Record excerpts:
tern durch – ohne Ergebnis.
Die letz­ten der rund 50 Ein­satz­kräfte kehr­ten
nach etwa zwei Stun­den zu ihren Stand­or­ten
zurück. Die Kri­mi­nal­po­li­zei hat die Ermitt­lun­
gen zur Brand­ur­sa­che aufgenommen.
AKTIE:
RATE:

Work required: Transcribe all of the data above, keeping each line exactly as it stands.

Result below:
tern durch – ohne Ergebnis.
Die letz­ten der rund 50 Ein­satz­kräfte kehr­ten
nach etwa zwei Stun­den zu ihren Stand­or­ten
zurück. Die Kri­mi­nal­po­li­zei hat die Ermitt­lun­
gen zur Brand­ur­sa­che aufgenommen.
AKTIE:
RATE:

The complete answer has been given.